Why cultural studies?

By Valentin Wember, August 2013

Goetheanism in the humanities.

Reaching humanity: Goethe

Goetheanism in German lessons, in history lessons or in art appreciation? What would that look like? Goethe’s scientific approach concerned itself with nature, not with culture. Is there – alongside Goethean science – something akin to a Goethean approach to the humanities, and if yes, what is it? 

Rudolf Steiner appears to have been the first person who not only expressly called for a Goethean approach to cultural studies sharply delineated from Goethean science but also laid out its foundations. He did so as early as 1886 in his work The theory of knowledge implicit in Goethe’s world conception. The account of the 25-year-old Steiner, as brief as it is fundamental, can be found under the heading: “The humanities”. There is says: “Organic science is the highest form of natural science. It is the humanities that go beyond it. The latter demand an essentially different approach of the human spirit to its object of study from the natural sciences.”

Steiner thus clearly understood that the procedure which Goethe used to investigate nature cannot be transferred to the humanities on a one-to-one basis.

The difference would at first appear to be trivial: in the humanities “our consciousness has to do with spiritual content itself: with the individual human spirit, with creations of culture, of literature, with successive scholarly convictions, with creations of art”.

The initially simple difference thus lies in the fact that in the humanities an ideational element is already innate in the object of research itself while it first has to be revealed in the object of nature. But that leads to significant consequences: “Scholarship plays a different role here (with regard to culture, V.W.) than with regard to nature”.

What, then, is the different task and “mission” which scholarship has with regard to culture?

The result of Steiner’s investigations in the Theory of knowledge is: it is a matter of understanding where I myself want to start as a creator of culture. That, however, is considerably different from what we understand as “education” today. According to Steiner, the mission of the humanities lies in the important role they play with regard to the creative element in each person, with regard to discovering our own self. Human beings must “find the point where they can participate in the workings of the world”. And to this end they must “know the cultural world in order to determine their part in it according to such knowledge”.

We can now obtain some idea as to why Steiner attended hundreds of theatre performance, why he read and reviewed thousands of books, why he visited innumerable European museums and attended countless concerts: alongside the aesthetic pleasure, he was concerned to find the point at which he himself, as a creative artist, could start. The exhibitions and television broadcasts on occasion of the 150th anniversary of Stei­ner’s birth showed in an impressive way the intensity and originality with which Steiner was influential in shaping culture.

What, then, does that mean for teaching the humanities?

If we wanted to frame the answer to this question in the form of an inner address to the pupils, we might say: “Dear pupils, we want to understand what Homer and Dante, Shakespeare and Goethe, Hosseini and Mouawad have done. We want to know and understand as much as we possibly can so that you can become increasingly aware of what you yourselves want to do and the way in which one or the other of you want to become involved in life.” In two sentences:

We want to learn in order to understand the world of culture.

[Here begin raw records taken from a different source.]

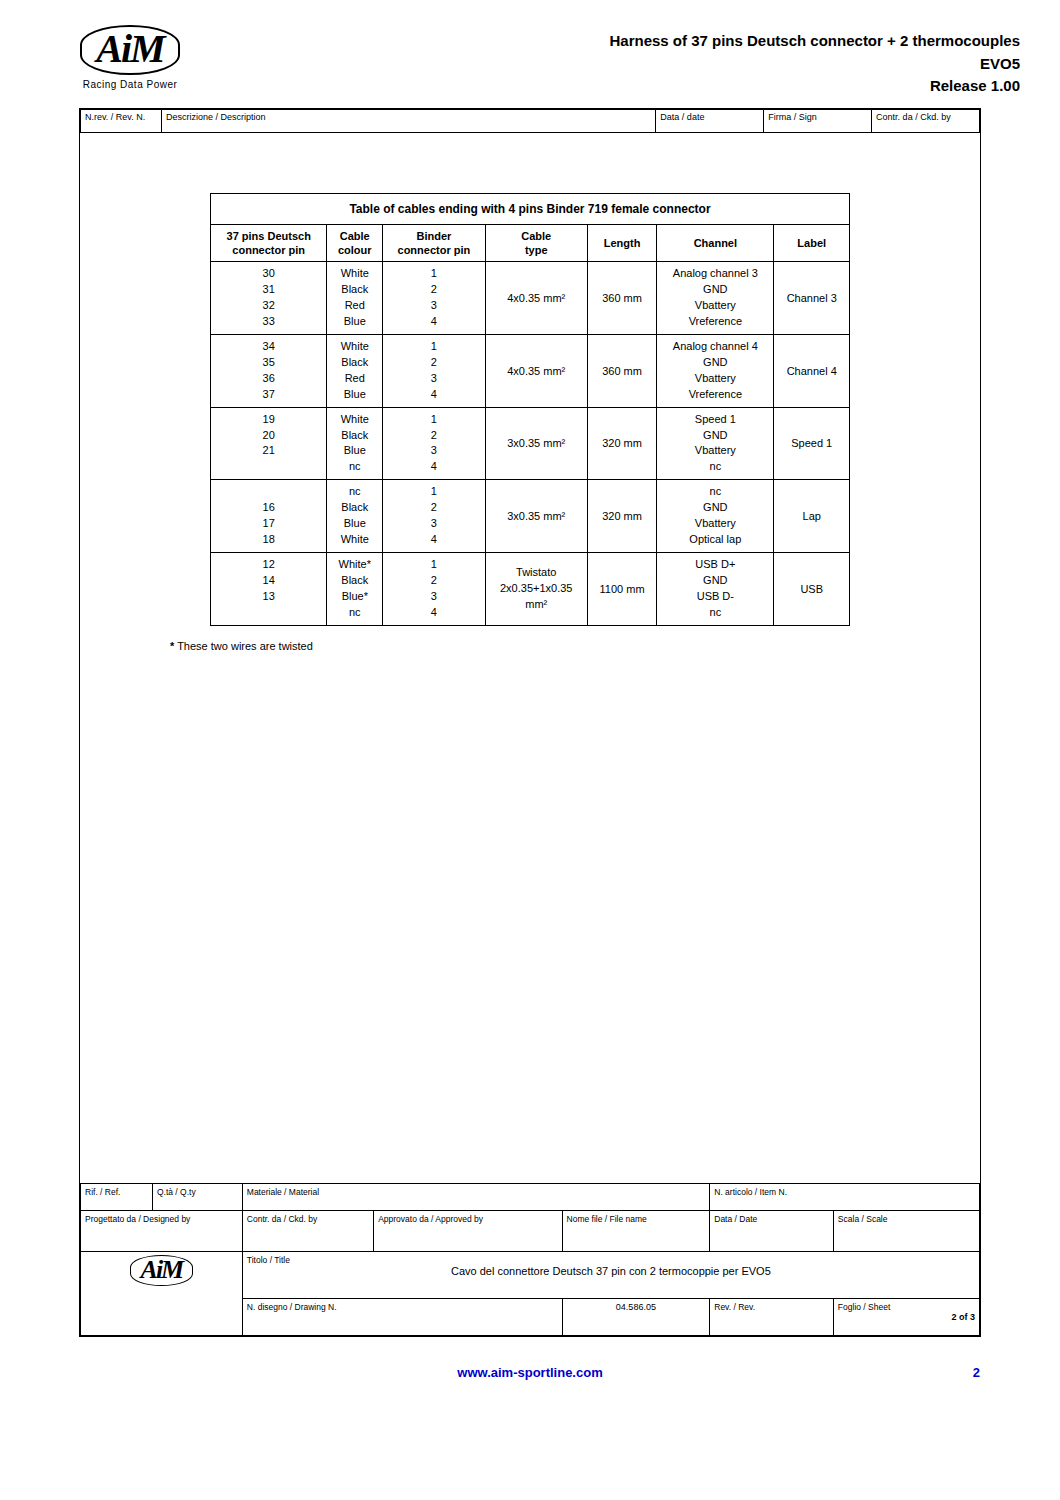AiM
Racing Data Power
Harness of 37 pins Deutsch connector + 2 thermocouples
EVO5
Release 1.00
| N.rev. / Rev. N. | Descrizione / Description | Data / date | Firma / Sign | Contr. da / Ckd. by |
Table of cables ending with 4 pins Binder 719 female connector
| 37 pins Deutsch connector pin | Cable colour | Binder connector pin | Cable type | Length | Channel | Label |
| --- | --- | --- | --- | --- | --- | --- |
| 30 31 32 33 | White Black Red Blue | 1 2 3 4 | 4x0.35 mm² | 360 mm | Analog channel 3 GND Vbattery Vreference | Channel 3 |
| 34 35 36 37 | White Black Red Blue | 1 2 3 4 | 4x0.35 mm² | 360 mm | Analog channel 4 GND Vbattery Vreference | Channel 4 |
| 19 20 21 | White Black Blue nc | 1 2 3 4 | 3x0.35 mm² | 320 mm | Speed 1 GND Vbattery nc | Speed 1 |
| 16 17 18 | nc Black Blue White | 1 2 3 4 | 3x0.35 mm² | 320 mm | nc GND Vbattery Optical lap | Lap |
| 12 14 13 | White* Black Blue* nc | 1 2 3 4 | Twistato 2x0.35+1x0.35 mm² | 1100 mm | USB D+ GND USB D- nc | USB |
* These two wires are twisted
| Rif. / Ref. | Q.tà / Q.ty | Materiale / Material | N. articolo / Item N. |
| Progettato da / Designed by | Contr. da / Ckd. by | Approvato da / Approved by | Nome file / File name | Data / Date | Scala / Scale |
| AiM | Titolo / Title Cavo del connettore Deutsch 37 pin con 2 termocoppie per EVO5 |
| N. disegno / Drawing N. | 04.586.05 | Rev. / Rev. | Foglio / Sheet 2 of 3 |
2
www.aim-sportline.com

We want to learn so that you can work on the world.

That means not just understanding what moves me, but understanding what I want to set in motion.

Thus a Goethean approach to the humanities is not primarily so much about any particular method or any technique of interpretation. To begin with it is about the consciousness of the higher goal. This goal is the cultural self-determination of the pupils. It is about the pupils being able to discover their very own mission in life; about them being able to enter into a dialogue with the impulses and motives of other people in history, literature and art, in order thereby to find themselves. Or, in Goethe’s words, in which I have only replaced the word “artist” with “pupil”: “If any speculative endeavour (theoretical reflections on literature, art or history, V.W.) is to be of benefit, it has to address the pupil directly, give vent to his or her natural fire so that it can spread and be active. Because it is about the pupil alone that he or she should feel no bliss in life other than in activity.” Many years ago, I fell into conversation with a pupil late one evening while we were washing up the dishes after a drama rehearsal.

“What do you want to do after school?” “If it works out, I want to study medicine and then join Médecins Sans Frontières.” “And what made you think of that?”

“It might sound funny, but you will understand: I want to become a modern Arthurian knight who  mediates between cultures. My one worry is whether I can really make it happen.”

This pupil must have entered into a real inner dialogue with Wolfram von Eschenbach’s Parzival. And what he read, felt and reflected on there allowed him – as Steiner writes in his Theory of knowledge – to find the point where he could participate in the workings of the world, to determined his part in the world in accordance with the knowledge he had acquired.